Each day of that week, we focused on different parks, playfields, and neighborhoods as our volunteers helped pick up garbage, cleaned out garages and sheds, planted flowers, and more.
It was our opportunity to prepare Pontiac for a summer filled with good, clean fun in the great outdoors!
We want to thank all of the volunteers who participated, because this annual citywide clean-up isn’t just about making Pontiac look good.
Of course, living in a city that is well cared for can inspire us to engage more in our community, but the benefits of clean open spaces extend beyond civic engagement.
It’s important to note that some urban neighborhoods have the highest mortality rates in the country, which are often—incorrectly—blamed on drug overdoses or gunshot wounds.
In reality, these deaths are largely due to chronic diseases that aren’t caused by viruses, bacteria, or other infections; rather, they can be attributed to an increased likelihood of stroke, diabetes, kidney disease, high blood pressure, and certain types of cancer.
Health disparities, which are significant gaps in health outcomes between different demographic groups, are typically present in communities that experience systemic obstacles which inhibit their ability to create and sustain a high quality of life.
These obstacles may be due to race or ethnicity, socioeconomic status, age, gender, physical or mental disability, geographic location, or other forms of discrimination or exclusion.
Addressing both the systemic obstacles and the disparities they create requires a perspective rooted in health equity, which is an approach that focuses on the “attainment of the highest level of health for all people.”
Decades of research and a growing body of evidence suggests that access to clean and safe parks and green spaces may alleviate the health disparities that we observe in vulnerable populations.

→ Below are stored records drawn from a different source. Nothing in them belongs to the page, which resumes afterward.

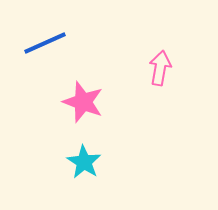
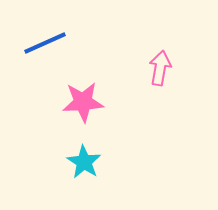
pink star: rotated 24 degrees counterclockwise
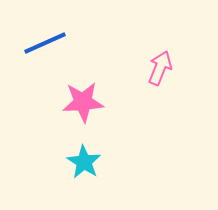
pink arrow: rotated 12 degrees clockwise
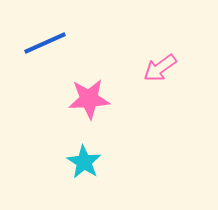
pink arrow: rotated 148 degrees counterclockwise
pink star: moved 6 px right, 3 px up
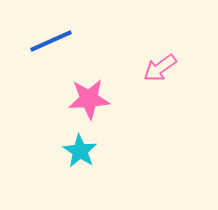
blue line: moved 6 px right, 2 px up
cyan star: moved 4 px left, 11 px up
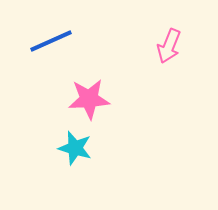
pink arrow: moved 9 px right, 22 px up; rotated 32 degrees counterclockwise
cyan star: moved 5 px left, 3 px up; rotated 16 degrees counterclockwise
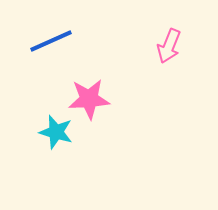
cyan star: moved 19 px left, 16 px up
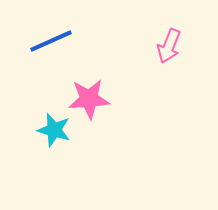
cyan star: moved 2 px left, 2 px up
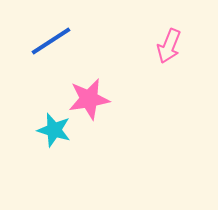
blue line: rotated 9 degrees counterclockwise
pink star: rotated 6 degrees counterclockwise
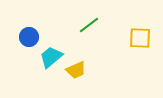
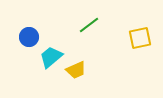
yellow square: rotated 15 degrees counterclockwise
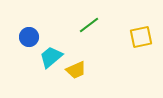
yellow square: moved 1 px right, 1 px up
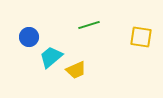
green line: rotated 20 degrees clockwise
yellow square: rotated 20 degrees clockwise
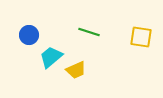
green line: moved 7 px down; rotated 35 degrees clockwise
blue circle: moved 2 px up
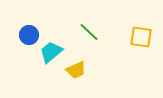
green line: rotated 25 degrees clockwise
cyan trapezoid: moved 5 px up
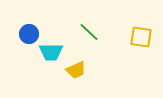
blue circle: moved 1 px up
cyan trapezoid: rotated 140 degrees counterclockwise
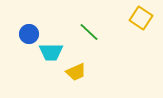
yellow square: moved 19 px up; rotated 25 degrees clockwise
yellow trapezoid: moved 2 px down
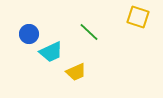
yellow square: moved 3 px left, 1 px up; rotated 15 degrees counterclockwise
cyan trapezoid: rotated 25 degrees counterclockwise
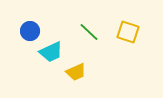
yellow square: moved 10 px left, 15 px down
blue circle: moved 1 px right, 3 px up
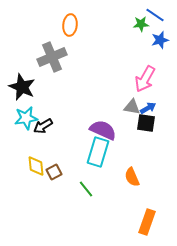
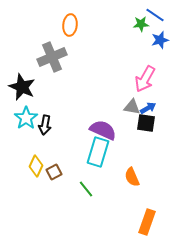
cyan star: rotated 25 degrees counterclockwise
black arrow: moved 2 px right, 1 px up; rotated 48 degrees counterclockwise
yellow diamond: rotated 30 degrees clockwise
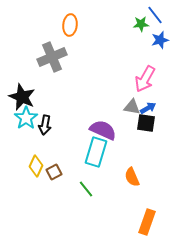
blue line: rotated 18 degrees clockwise
black star: moved 10 px down
cyan rectangle: moved 2 px left
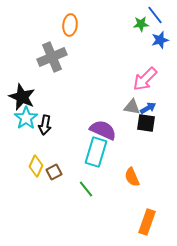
pink arrow: rotated 16 degrees clockwise
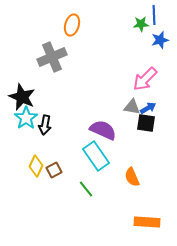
blue line: moved 1 px left; rotated 36 degrees clockwise
orange ellipse: moved 2 px right; rotated 10 degrees clockwise
cyan rectangle: moved 4 px down; rotated 52 degrees counterclockwise
brown square: moved 2 px up
orange rectangle: rotated 75 degrees clockwise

For example, studies have shown that access to urban parks is associated with a lower risk of obesity, cardiovascular disease, diminished mental health, and other health-related concerns.
Unfortunately, marginalized areas often lack access to quality parks, which can negatively impact public health and well-being—particularly in communities that already face numerous challenges to success.
Clean, open, accessible, and maintained parks and green spaces must be part of any public health and wellness solutions that we explore as a community.
So let’s be more thoughtful about the role that our public spaces can play in the development of a vibrant and healthy Pontiac!
We look forward to seeing you out in our beautiful public parks this summer, and can’t wait to do spring cleaning together, again, next year.